Tag Archives: Movies

I’m not dead! I’m getting better! I think I’ll go for a walk…

That title is a Monty Python and the Holy Grail quote for those in the know… best read out loud with a British accent.

It’s true! I’m still here! Blog still somewhat active! The irony here, folks, is that when there is much going on and much to tell, there isn’t much time to sit down and write about it. But that time is coming. In fact, it’s kind of here, and as soon as the dust settles, I’m sure you’ll be hearing more from me.

Our little family of four (plus the dog) is happy and healthy. It’s beautiful and amazing and I am so thankful. However, I am surrounded by friends and family who are struggling in a variety of ways; sickness, disease, financial struggles, you name it. And seriously, my heart is aching for every single one of them. I am overwhelmed with a desire to help, now that I am awake enough to be aware of others’ needs. That fog has lifted from my internal/mental space. I am free to be aware. Which is a gift, yes, but with my limitations I don’t know HOW to help, other than to pray. So I pray, a lot, and I reach out as much as possible, because I know when I was struggling it meant the world to me when people did that. A note here, a message there, it all made such a difference. People say that it’s the thought that counts, but that’s not true. Unless the thought leads to action – great or small – it means nothing. But those actions do mean a great deal, no matter how small we think they are.

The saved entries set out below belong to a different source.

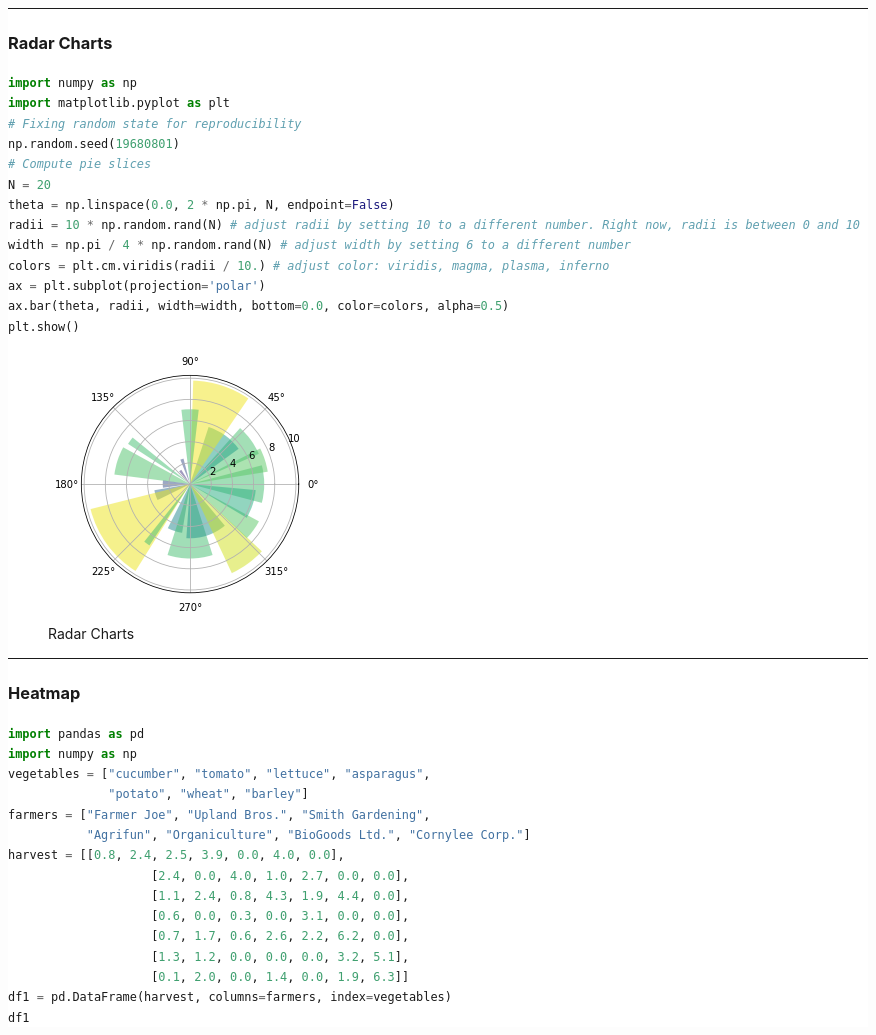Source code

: 



***

### Radar Charts


```python
import numpy as np
import matplotlib.pyplot as plt
# Fixing random state for reproducibility
np.random.seed(19680801)
# Compute pie slices
N = 20
theta = np.linspace(0.0, 2 * np.pi, N, endpoint=False)
radii = 10 * np.random.rand(N) # adjust radii by setting 10 to a different number. Right now, radii is between 0 and 10
width = np.pi / 4 * np.random.rand(N) # adjust width by setting 6 to a different number
colors = plt.cm.viridis(radii / 10.) # adjust color: viridis, magma, plasma, inferno
ax = plt.subplot(projection='polar')
ax.bar(theta, radii, width=width, bottom=0.0, color=colors, alpha=0.5)
plt.show()
```



<figure class="align-center">
  <img src="/assets/images/df6.png" alt="">
  <figcaption>Radar Charts</figcaption>
</figure> 


***

### Heatmap


```python
import pandas as pd
import numpy as np
vegetables = ["cucumber", "tomato", "lettuce", "asparagus",
              "potato", "wheat", "barley"]
farmers = ["Farmer Joe", "Upland Bros.", "Smith Gardening",
           "Agrifun", "Organiculture", "BioGoods Ltd.", "Cornylee Corp."]
harvest = [[0.8, 2.4, 2.5, 3.9, 0.0, 4.0, 0.0],
                    [2.4, 0.0, 4.0, 1.0, 2.7, 0.0, 0.0],
                    [1.1, 2.4, 0.8, 4.3, 1.9, 4.4, 0.0],
                    [0.6, 0.0, 0.3, 0.0, 3.1, 0.0, 0.0],
                    [0.7, 1.7, 0.6, 2.6, 2.2, 6.2, 0.0],
                    [1.3, 1.2, 0.0, 0.0, 0.0, 3.2, 5.1],
                    [0.1, 2.0, 0.0, 1.4, 0.0, 1.9, 6.3]]
df1 = pd.DataFrame(harvest, columns=farmers, index=vegetables)
df1
```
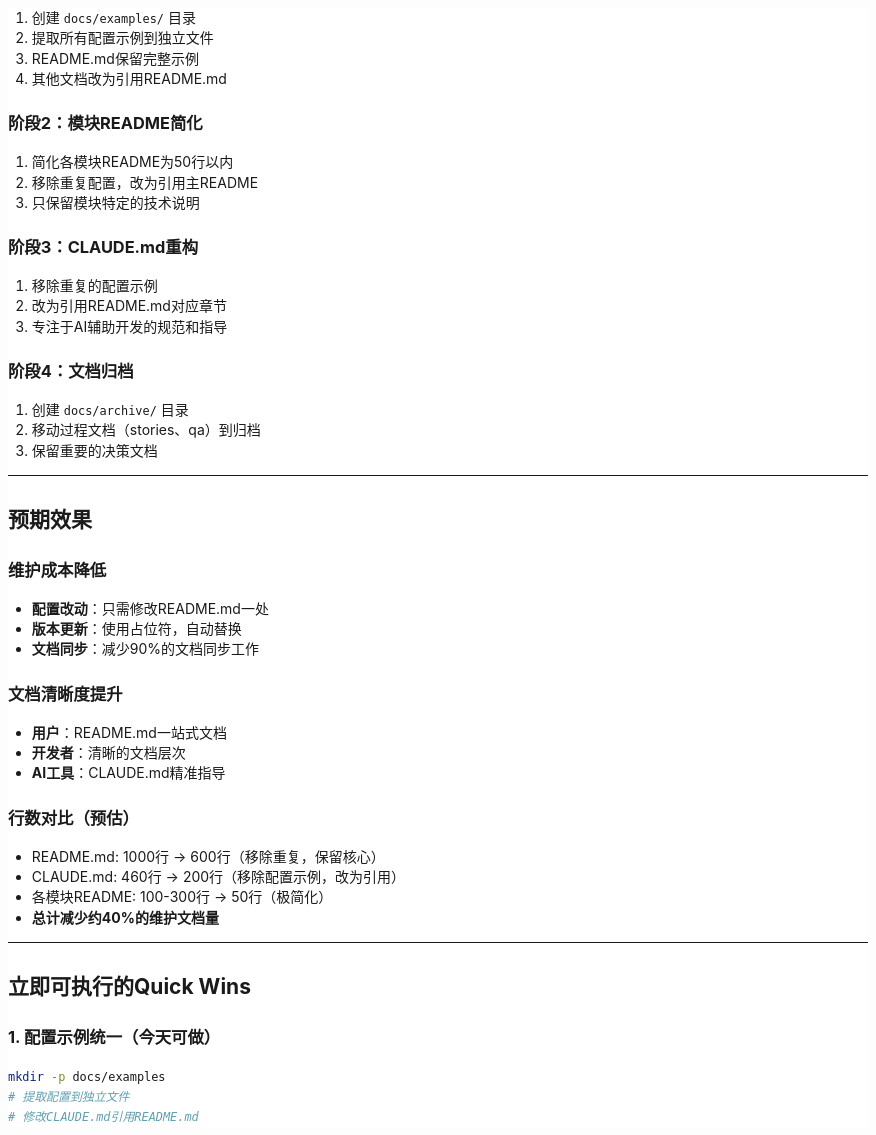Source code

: 1. 创建 `docs/examples/` 目录
2. 提取所有配置示例到独立文件
3. README.md保留完整示例
4. 其他文档改为引用README.md

### 阶段2：模块README简化

1. 简化各模块README为50行以内
2. 移除重复配置，改为引用主README
3. 只保留模块特定的技术说明

### 阶段3：CLAUDE.md重构

1. 移除重复的配置示例
2. 改为引用README.md对应章节
3. 专注于AI辅助开发的规范和指导

### 阶段4：文档归档

1. 创建 `docs/archive/` 目录
2. 移动过程文档（stories、qa）到归档
3. 保留重要的决策文档

---

## 预期效果

### 维护成本降低
- **配置改动**：只需修改README.md一处
- **版本更新**：使用占位符，自动替换
- **文档同步**：减少90%的文档同步工作

### 文档清晰度提升
- **用户**：README.md一站式文档
- **开发者**：清晰的文档层次
- **AI工具**：CLAUDE.md精准指导

### 行数对比（预估）
- README.md: 1000行 → 600行（移除重复，保留核心）
- CLAUDE.md: 460行 → 200行（移除配置示例，改为引用）
- 各模块README: 100-300行 → 50行（极简化）
- **总计减少约40%的维护文档量**

---

## 立即可执行的Quick Wins

### 1. 配置示例统一（今天可做）
```bash
mkdir -p docs/examples
# 提取配置到独立文件
# 修改CLAUDE.md引用README.md
```
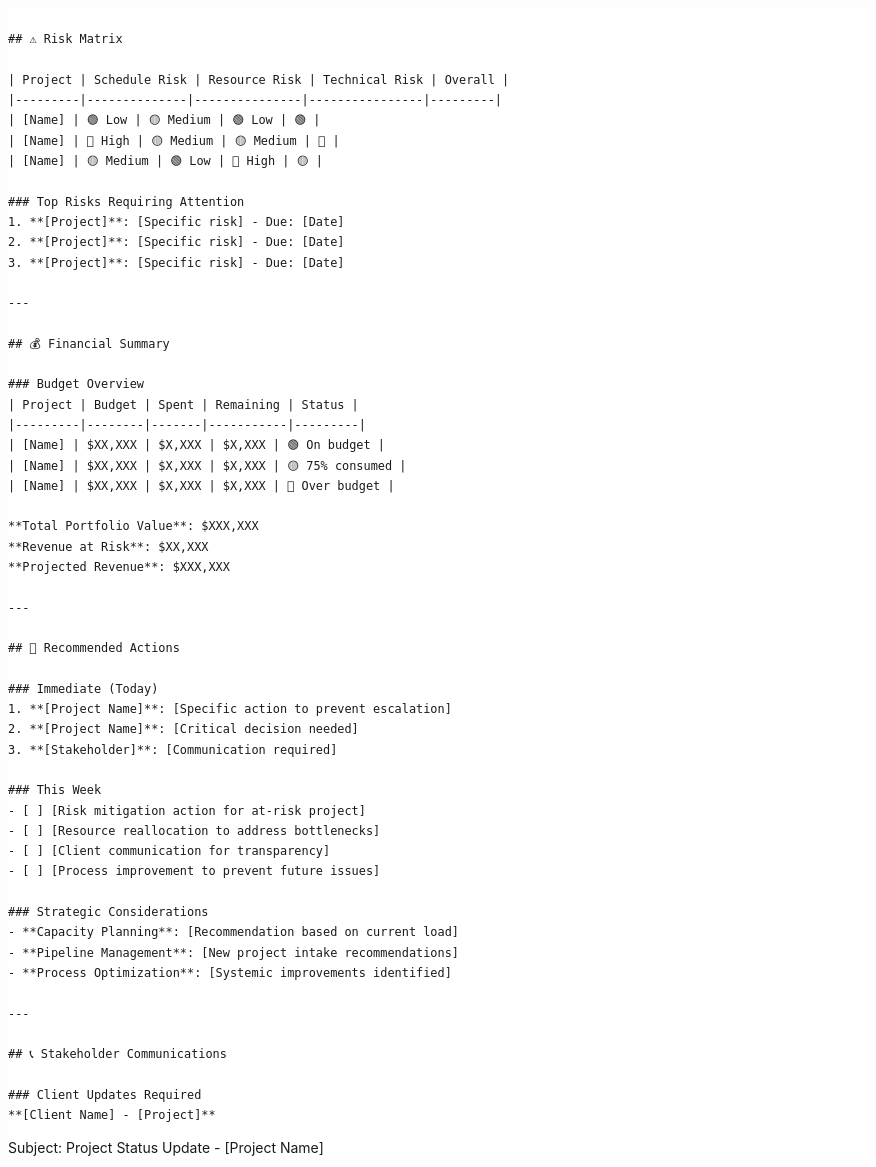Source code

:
 ```

## ⚠️ Risk Matrix

| Project | Schedule Risk | Resource Risk | Technical Risk | Overall |
|---------|--------------|---------------|----------------|---------|
| [Name] | 🟢 Low | 🟡 Medium | 🟢 Low | 🟢 |
| [Name] | 🔴 High | 🟡 Medium | 🟡 Medium | 🔴 |
| [Name] | 🟡 Medium | 🟢 Low | 🔴 High | 🟡 |

### Top Risks Requiring Attention
1. **[Project]**: [Specific risk] - Due: [Date]
2. **[Project]**: [Specific risk] - Due: [Date]
3. **[Project]**: [Specific risk] - Due: [Date]

---

## 💰 Financial Summary

### Budget Overview
| Project | Budget | Spent | Remaining | Status |
|---------|--------|-------|-----------|---------|
| [Name] | $XX,XXX | $X,XXX | $X,XXX | 🟢 On budget |
| [Name] | $XX,XXX | $X,XXX | $X,XXX | 🟡 75% consumed |
| [Name] | $XX,XXX | $X,XXX | $X,XXX | 🔴 Over budget |

**Total Portfolio Value**: $XXX,XXX
**Revenue at Risk**: $XX,XXX
**Projected Revenue**: $XXX,XXX

---

## 🎯 Recommended Actions

### Immediate (Today)
1. **[Project Name]**: [Specific action to prevent escalation]
2. **[Project Name]**: [Critical decision needed]
3. **[Stakeholder]**: [Communication required]

### This Week
- [ ] [Risk mitigation action for at-risk project]
- [ ] [Resource reallocation to address bottlenecks]
- [ ] [Client communication for transparency]
- [ ] [Process improvement to prevent future issues]

### Strategic Considerations
- **Capacity Planning**: [Recommendation based on current load]
- **Pipeline Management**: [New project intake recommendations]
- **Process Optimization**: [Systemic improvements identified]

---

## 📞 Stakeholder Communications

### Client Updates Required
**[Client Name] - [Project]**
```
Subject: Project Status Update - [Project Name]
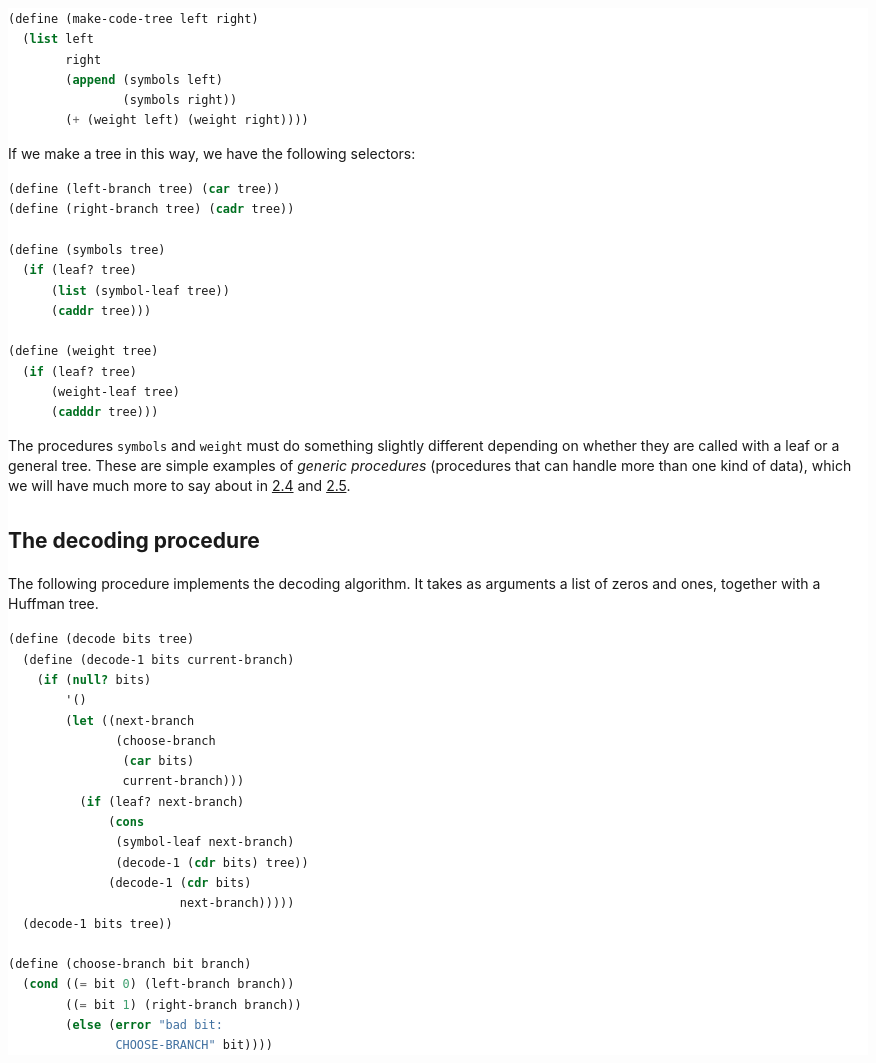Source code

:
 ```scheme
(define (make-code-tree left right)
  (list left
        right
        (append (symbols left)
                (symbols right))
        (+ (weight left) (weight right))))
```

If we make a tree in this way, we have the following selectors:

```scheme
(define (left-branch tree) (car tree))
(define (right-branch tree) (cadr tree))

(define (symbols tree)
  (if (leaf? tree)
      (list (symbol-leaf tree))
      (caddr tree)))

(define (weight tree)
  (if (leaf? tree)
      (weight-leaf tree)
      (cadddr tree)))
```

The procedures `symbols` and `weight` must do something slightly
different depending on whether they are called with a leaf or a general
tree. These are simple examples of
_generic procedures_
(procedures that can handle more than one kind of data), which we will
have much more to say about in [2.4](2_002e4.xhtml) and
[2.5](2_002e5.xhtml).

## The decoding procedure

The following procedure implements the decoding algorithm. It takes as
arguments a list of zeros and ones, together with a Huffman tree.

```scheme
(define (decode bits tree)
  (define (decode-1 bits current-branch)
    (if (null? bits)
        '()
        (let ((next-branch
               (choose-branch
                (car bits)
                current-branch)))
          (if (leaf? next-branch)
              (cons
               (symbol-leaf next-branch)
               (decode-1 (cdr bits) tree))
              (decode-1 (cdr bits)
                        next-branch)))))
  (decode-1 bits tree))

(define (choose-branch bit branch)
  (cond ((= bit 0) (left-branch branch))
        ((= bit 1) (right-branch branch))
        (else (error "bad bit:
               CHOOSE-BRANCH" bit))))
```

So that’s all I have for today, and I realize it’s a bit of a cheat, but oh well. Life goes on. Ob-la-di, ob-la-da.

Wait, before I go, can I challenge you all to something today? Turn your thoughts into actions. The positive ones, of course. If you think about doing something nice, DO IT. Be kind and courageous. I dare you!

Movie night for the win

I had a crazy busy day, and now the house is a disaster. Well, a disaster in the same way last week’s thunderstorm was a hurricane. There are still traces from last night’s dinner in the kitchen, floors have attracted various debris from the weather outside, and laundry is, well, always in progress. But I was home alone with the kids tonight, and I didn’t want to spend it cleaning. I wanted to spend it with them. So I did. We snacked and talked and then we snuggled up on the couch and watched Toy Story 2, right up to the very end. I can’t remember the last time we’ve all watched a movie from start to finish with no interruptions, and with no electronics stealing our attention. It was beautiful.

And now they are in bed, well past each of their bedtimes, and I sit. Writing and reading. Not cleaning the house out of some neurotic obsession. I think that’s a good sign, right? That I’m not TOO obsessive? That I can draw a line somewhere, and be realistic about what matters and what doesn’t? After all, (paraphrased from the best movie quote of the night) “I can’t stop [them] from growing up, but I wouldn’t miss it for the world.”